Ghana is a very religious country. 68.8 % of Ghanaians are Christian and 15.9% are Muslim according to the CIA factbook section on Ghana. Fewer than 7% checked the other or none census boxes for religion in 2000.
Ghanain CIA Statistics: Christian 68.8% (Pentecostal/Charismatic 24.1%, Protestant 18.6%, Catholic 15.1%, other 11%), Muslim 15.9%, traditional 8.5%, other 0.7%, none 6.1% (2000 census)
In comparison, Factbook information for the United States indicates that nearly twice as many Americans checked unaffiliated or unspecified.
U.S. CIA Statistics: Protestant 51.3%, Roman Catholic 23.9%, Mormon 1.7%, other Christian 1.6%, Jewish 1.7%, Buddhist 0.7%, Muslim 0.6%, other or unspecified 2.5%, unaffiliated 12.1%, none 4% (2007 est.)
We wondered if anyone else was being disturbed by the broadcasts. After the first night of the new midnight-to-3am schedule, I mentioned it to Mary, the friendly shop keeper on our street. She informed me that they were mourning the dead president. “Good,” I thought to myself, “Then this will all be over in three days after he is buried on Friday.” But the nightly raving didn’t end after the body of John Atta Mills reached its final resting place.

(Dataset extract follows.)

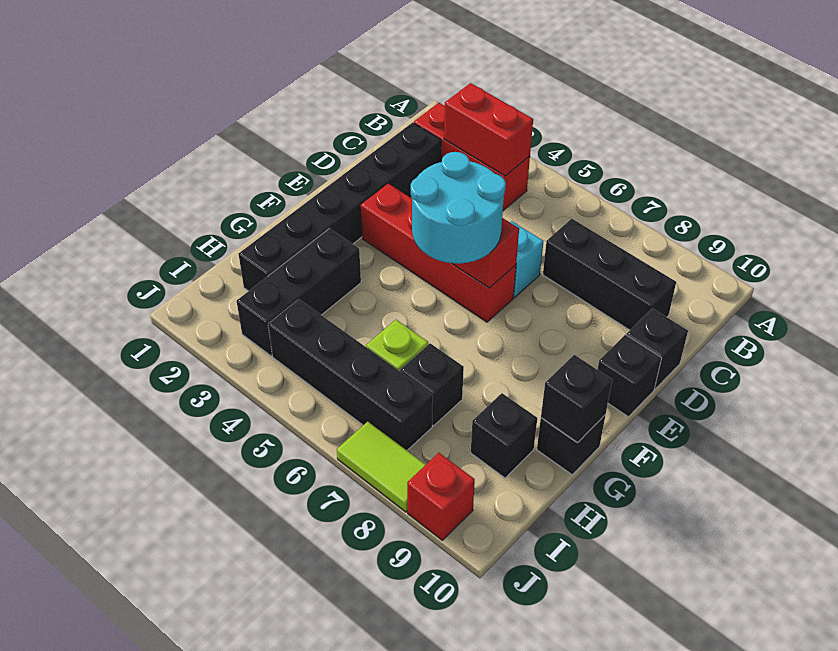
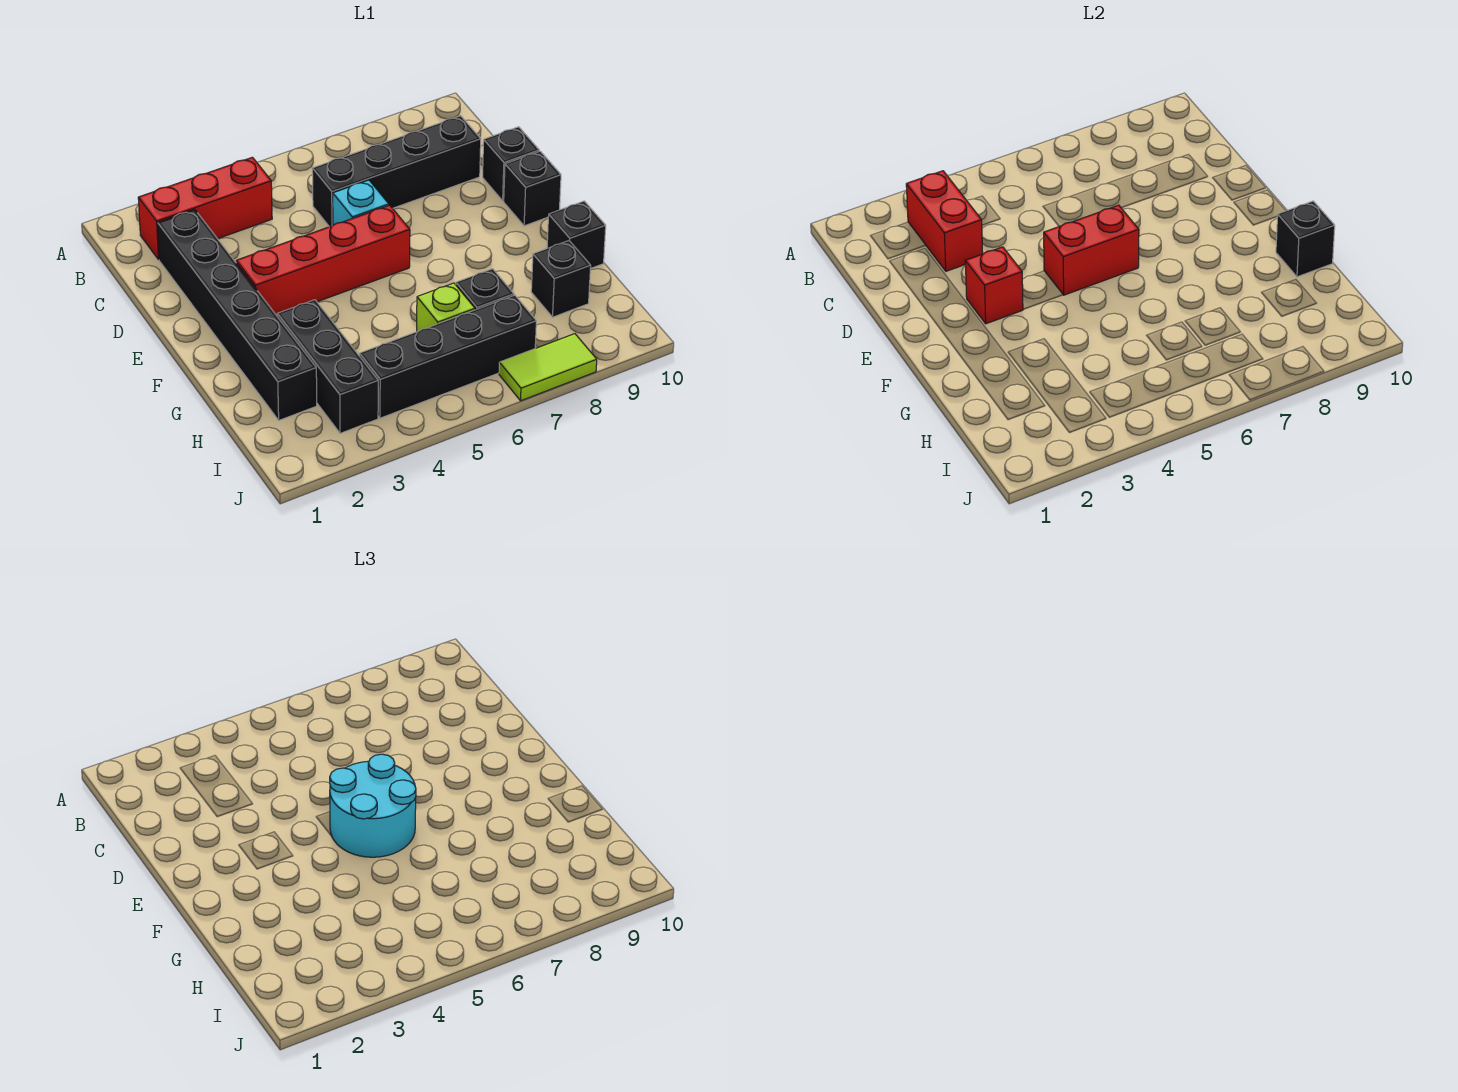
red brick B3:B4 level 2 -> red brick B3:C3 level 2
black brick C7:C9 level 1 -> black brick C6:C9 level 1
red brick J9 level 1 -> red brick E3 level 2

During these two weeks of sleepless nights, Bob dreamed up several responses to the night time attacks. He thought about dressing in the same colors as the church and climbing up the wall with a pair of dykes to cut the lines to the loud speakers. Surely the imam must catch up on his own sleep during the day, so Bob imagined he might find out where the holy man lived. Then he could stand outside his home during the day with a bull horn and chant, “Hey holy man get up this is the obruni you kept awake last night” and so on.
I’d like to say that after Ramadan was over we were able to return to our customary undisturbed nights of blissful sleep and to be sure, the prayer calls have been reduced to short five-minute moaning by the closest mosque. But, every once in a while, once a week or so, a nearby church is moved to conduct an all-night service. And of course, if you are going to be up all night, you might as well broadcast it for the benefit of the neighborhood.
And it isn’t just the churches doing the broadcasting. Anyone with the means to buy a set of speakers and a microphone can set themselves up on a street corner or in a van and have a turn at blowing out our eardrums. I’ve had to plug my ears while walking down the street. Ironically, as I type this, someone across the street has begun ranting repetitive exhortations at high decibels.
We weren’t the only people to react negatively to this phenomenon. I was happy to find there are others who share my pain and are calling out for sanity regarding disruptive night time broadcasts.
A blog post from mid-July in which the owner of Four Villages Inn observes “Early Sunday morning…first the birds…then….the church at Apraman” and calls for “an association to calm down the Christian bullies and their agenda…”
And this letter to the local TV Station Vibe Ghana on August 14:
Should Noisy All-night Church Services That Disturb Whole Neighbourhoods Be Banned In Ghana?
“Unable to sleep myself, and trying unsuccessfully to ignore the confounded arrogance of semi-literates being belted out at ear-drum-shattering decibel-levels through loudspeakers, it also occurred to me that perhaps my high net-worth neighbours were probably also fretting…”
In Belize there is a saying, “If you come to Belize with patience, you’ll lose it. If you come to Belize without patience, you will find it.” I think it might be an appropriate to say about Ghana “If you come to Ghana with religion, you’ll lose it. If you come to Ghana without religion, you will learn to despise it.”